I’ve had some work situations, where I feel something isn’t my job or responsibility to shepherd or be the leader, and I feel indignant. Why should I have to do that? And then the whole debacle with a couple people I thought were my friends – they accused me of doing something, betraying their confidences, and the naked truth is that I simply didn’t do it. Fucking scorched earth indignation there. And frankly, I don’t take that back. I own my mistakes, I take responsibility for myself completely, and if you accuse me wrongly and say I’m lying and end our friendship over it? Fuck. I feel the indignation surging back through me as I type it out. And that’s what I’m talking about. That situation, specifically, no longer deserves any energy. I cannot change it, I will not run around and beg people who show no consideration for my feelings to be my friend and undo the damage they wrought on not only me, but many of my close friends. But when I think about it, it flares. And it’s an utter waste of time & energy. So I want to throw it away. When I feel the surge of anger, or defensiveness, or righteousness – all pieces of how I feel indignation, I want to hold up my hand & have it freeze in place. Go no further. Occupy no more time. I can’t prevent it from rising, but I can stop myself from letting it wash over me & allowing it minutes on the clock of my life.

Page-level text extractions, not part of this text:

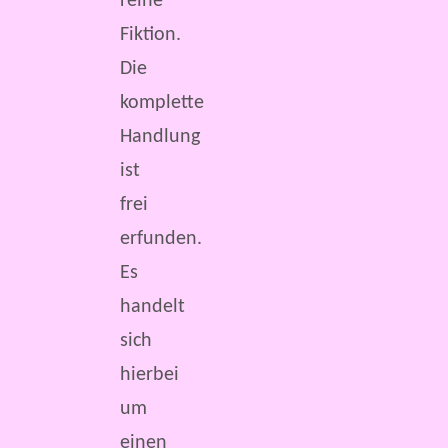
reine
Fiktion.
Die
komplette
Handlung
ist
frei
erfunden.
Es
handelt
sich
hierbei
um
einen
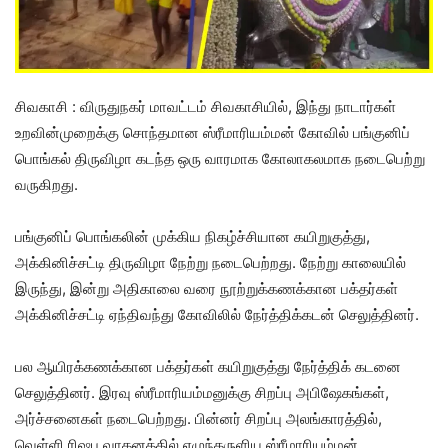
சிவகாசி : விருதுநகர் மாவட்டம் சிவகாசியில், இந்து நாடார்கள்
உறவின்முறைக்கு சொந்தமான ஸ்ரீமாரியம்மன் கோவில் பங்குனிப்
பொங்கல் திருவிழா கடந்த ஒரு வாரமாக கோலாகலமாக நடைபெற்று
வருகிறது.
பங்குனிப் பொங்கலின் முக்கிய நிகழ்ச்சியான கயிறுகுத்து,
அக்கினிச்சட்டி திருவிழா நேற்று நடைபெற்றது. நேற்று காலையில்
இருந்து, இன்று அதிகாலை வரை நூற்றுக்கணக்கான பக்தர்கள்
அக்கினிச்சட்டி ஏந்திவந்து கோவிலில் நேர்த்திக்கடன் செலுத்தினர்.
பல ஆயிரக்கணக்கான பக்தர்கள் கயிறுகுத்து நேர்த்திக் கடனை
செலுத்தினர். இரவு ஸ்ரீமாரியம்மனுக்கு சிறப்பு அபிஷேகங்கள்,
அர்ச்சனைகள் நடைபெற்றது. பின்னர் சிறப்பு அலங்காரத்தில்,
வெள்ளி ரிஷப வாகனத்தில் எழுந்தருளிய ஸ்ரீமாரியம்மன்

It’s difficult to do. It’s taken me a long time to even see how indignation works against me. I know it’s part of my personality, and it’s even part of just being human and feeling defensive and coming from a place where you don’t feel you deserve a bad driver running you off the road or friends spitting in your face or having to do someone else’s job because they are hampered by their own limitations. But being angry, or indulging in the indignation doesn’t get you any closer to happiness. People confuse righteousness with happiness a LOT.

There are a ton of other words for emotions & reactions that hold us back and they don’t start with “IN”. Perhaps the best way to put it is this: What INhibitor to your happiness can you give up, set aside, control better, and instead put that energy towards positive thinking & action?